Tuesday, September 15, 2009

Audience Participation

I despise it. When I go anywhere to be entertained, the last thing I want is an expectation that I must help produce the entertainment. Sometimes the audience is asked to participate, while at other events they willfully volunteer. A good example of the audience volunteering their participation is music concerts.

A few years ago, Terri and I finished off a North Carolina vacation with a Keith Urban concert held in Myrtle Beach. The venue was simply the worst ever designed for music shows - The House of Blues. I have several beefs with HOB. First, only the first 10 or so patrons can sit and watch the show. The next 20 or so can see the show, but not sit. The next several hundred can wander a bar-like setting and hear a muffled version of the live show. I would never pay to darken a HOB door, even for a Beatles reunion show.

The HOB setting worsens with audience participation. I found a comfortable corner of the bar to listen to Keith Urban, but found myself surrounded by dozens of teenage girls belting out the lyrics to every song. I heard them just fine, but had difficulty hearing the act I paid to hear. Keith did not elicit the participation. No, portions of the youthful audience volunteered to participate. I have seen other acts turn their microphone to the crowd, an obvious and overt request for them to sing along. Those are usually only for short stints in a song - maybe just the chorus. The audience's voluntary participation will usually span the entire event.

Anyone who has plopped down hard earn dollars to see Dolly Parton's Dixie Stampede show knows how audience participation can become irritating and aggravating. Their version is nothing short of obnoxious. When you arrive at a Dixie Stampede show, you are treated to an opening act in the mezzanine. Enjoy it, because it only gets worse from there. Once seated in the main auditorium, the emcee arbitrarily divides the audience into 2 or 3 teams. In order for your team to "win" something, they must scream louder and longer that other teams. It is their clever way to artificially generate excitement where none would otherwise exist.

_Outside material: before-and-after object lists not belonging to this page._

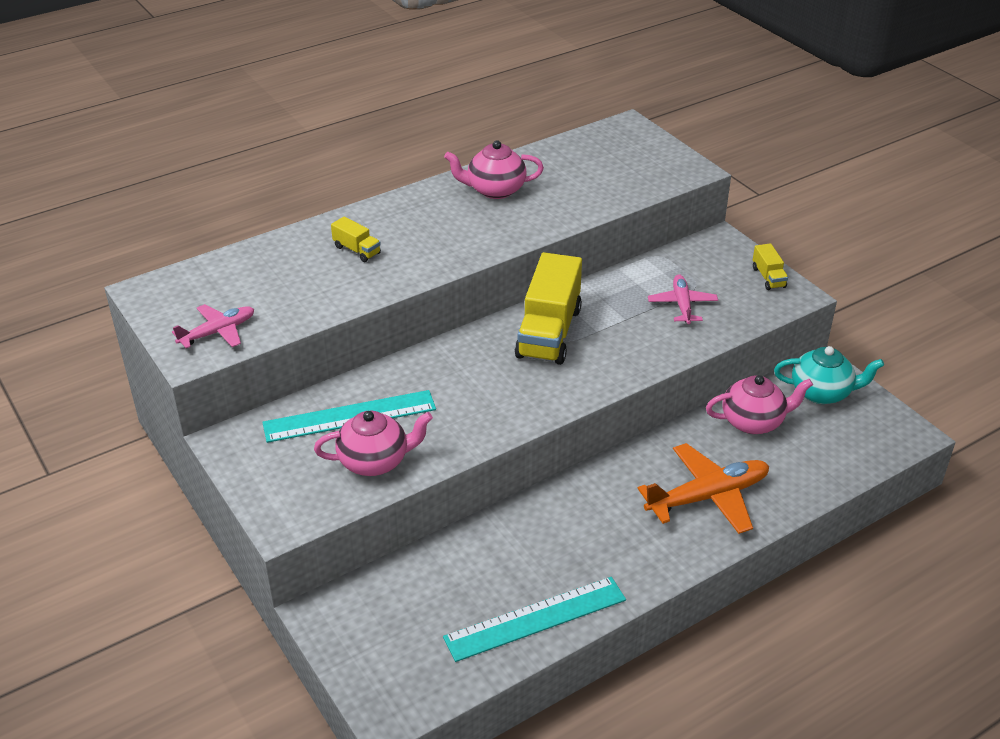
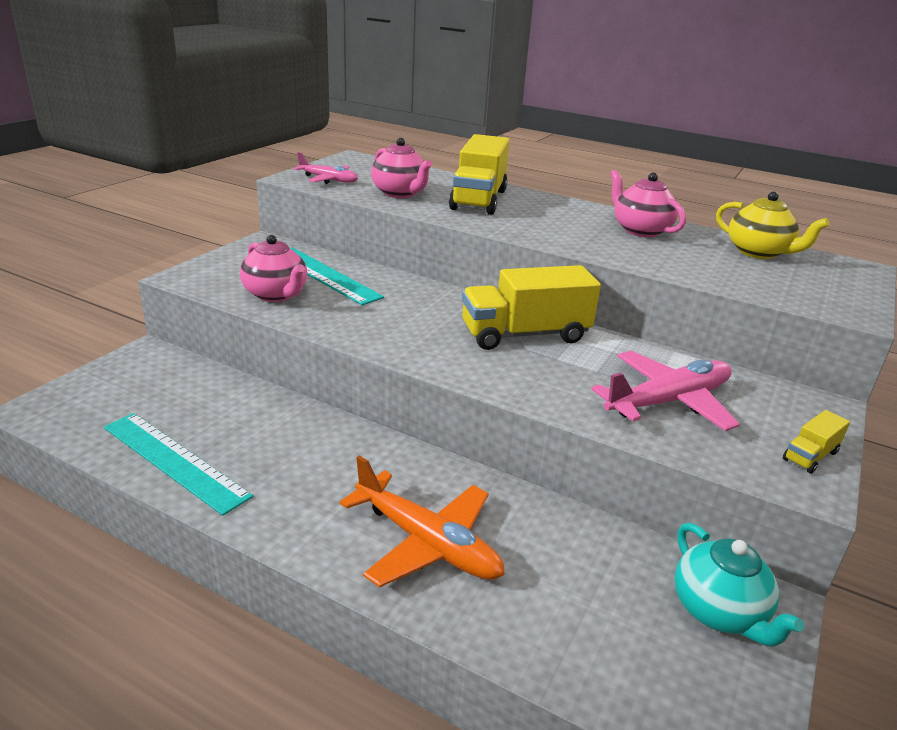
camera: 60 degrees right, 10 degrees down
(357, 250) = (478, 200): yellow truck -> yellow truck, size x2.22
(575, 155) = (759, 252): none -> yellow teapot
(682, 305) = (668, 402): pink plane -> pink plane, size x1.66
(753, 421) = (594, 554): pink teapot -> pink teapot (400, 193)

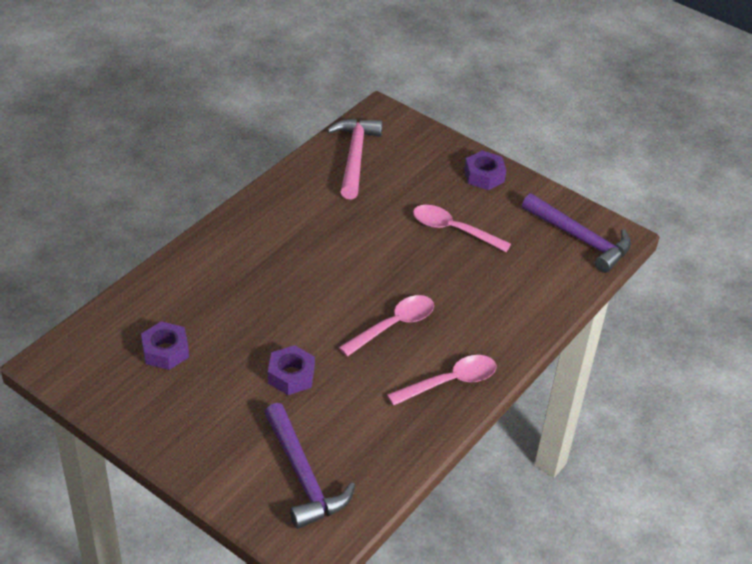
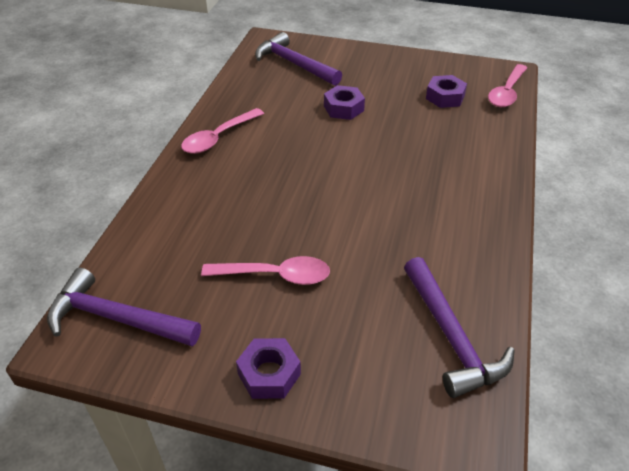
camera: 160 degrees right, 0 degrees up
(355, 157) = (451, 336): pink hammer -> purple hammer
(394, 325) = (286, 163): pink spoon -> pink spoon (506, 92)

Can you imagine getting excited over your team's pig racing against another? Or even better, cheering your cowboy riding an ostrich over the other team's? From the first moments, I felt an extreme hokeyness overcome me. I did not want to participate. Getting my team's food served before an other's did nothing to motivate me to cheer for my team's cowboy, pig or ostrich. I might have participated if the winning team had their price of admission refunded.

There was one show I experienced over 32 years ago, that I enjoyed the audience participation aspect. It was called "King Henry's Feast". The setting was King Henry's court where wenches did the serving while the lords were served. I was a lord. Terri was a wench and had to go beg for salt for her lord. I liked that.